---------- EXTRACTED RECORDS ----------

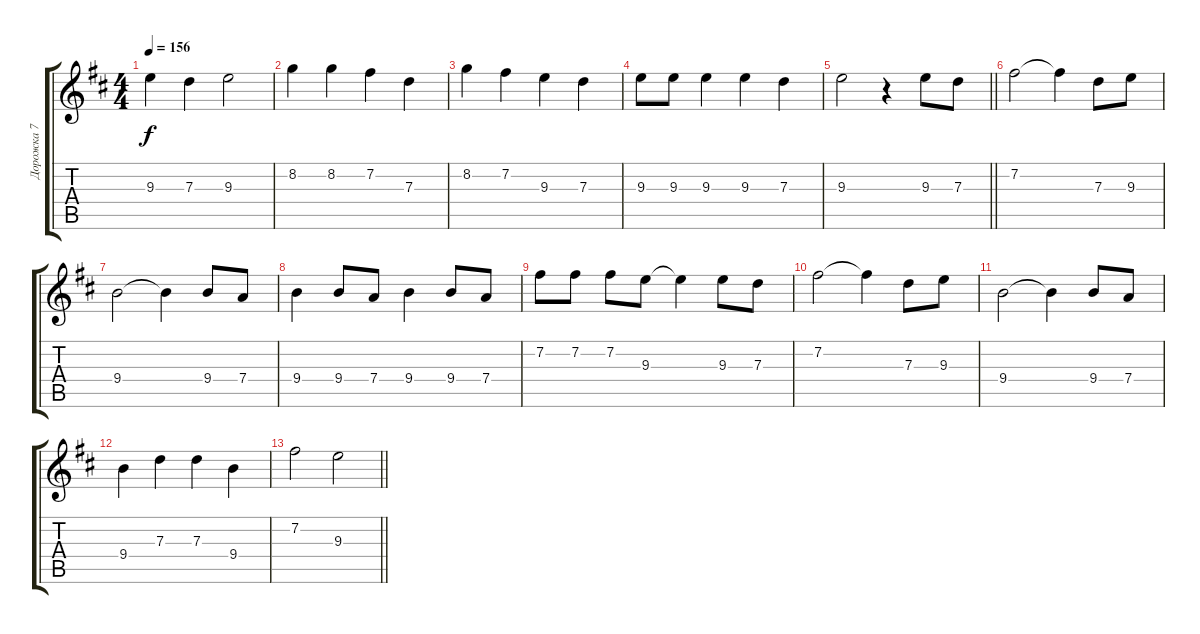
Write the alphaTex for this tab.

\track ("Дорожка 7" "Дорожка 7") {instrument acousticguitarsteel}
\staff {score tabs}
\tuning (E4 B3 G3 D3 A2 E2) {hide}
\ts (4 4)
\tempo 156
\clef g2
\ks bminor
9.3.4{dy f} 7.3.4 9.3.2 |
8.2.4 8.2.4 7.2.4 7.3.4 |
8.2.4 7.2.4 9.3.4 7.3.4 |
9.3.8 9.3.8 9.3.4 9.3.4 7.3.4 |
\barLineRight lightlight
9.3.2 r.4 9.3.8 7.3.8 |
7.2.2 7.2{t}.4 7.3.8 9.3.8 |
9.4.2 9.4{t}.4 9.4.8 7.4.8 |
9.4.4 9.4.8 7.4.8 9.4.4 9.4.8 7.4.8 |
7.2.8 7.2.8 7.2.8 9.3.8 9.3{t}.4 9.3.8 7.3.8 |
7.2.2 7.2{t}.4 7.3.8 9.3.8 |
9.4.2 9.4{t}.4 9.4.8 7.4.8 |
9.4.4 7.3.4 7.3.4 9.4.4 |
\barLineRight lightlight
7.2.2 9.3.2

----------

**STATED GOAL**
Can you recast each line of the entries above as a JSON list of strings, one string per line, with blank lines and pictures left out?

**WORKED ANSWER**
[
  "Write the alphaTex for this tab.",
  "\\track (\"Дорожка 7\" \"Дорожка 7\") {instrument acousticguitarsteel}",
  "\\staff {score tabs}",
  "\\tuning (E4 B3 G3 D3 A2 E2) {hide}",
  "\\ts (4 4)",
  "\\tempo 156",
  "\\clef g2",
  "\\ks bminor",
  "9.3.4{dy f} 7.3.4 9.3.2 |",
  "8.2.4 8.2.4 7.2.4 7.3.4 |",
  "8.2.4 7.2.4 9.3.4 7.3.4 |",
  "9.3.8 9.3.8 9.3.4 9.3.4 7.3.4 |",
  "\\barLineRight lightlight",
  "9.3.2 r.4 9.3.8 7.3.8 |",
  "7.2.2 7.2{t}.4 7.3.8 9.3.8 |",
  "9.4.2 9.4{t}.4 9.4.8 7.4.8 |",
  "9.4.4 9.4.8 7.4.8 9.4.4 9.4.8 7.4.8 |",
  "7.2.8 7.2.8 7.2.8 9.3.8 9.3{t}.4 9.3.8 7.3.8 |",
  "7.2.2 7.2{t}.4 7.3.8 9.3.8 |",
  "9.4.2 9.4{t}.4 9.4.8 7.4.8 |",
  "9.4.4 7.3.4 7.3.4 9.4.4 |",
  "\\barLineRight lightlight",
  "7.2.2 9.3.2"
]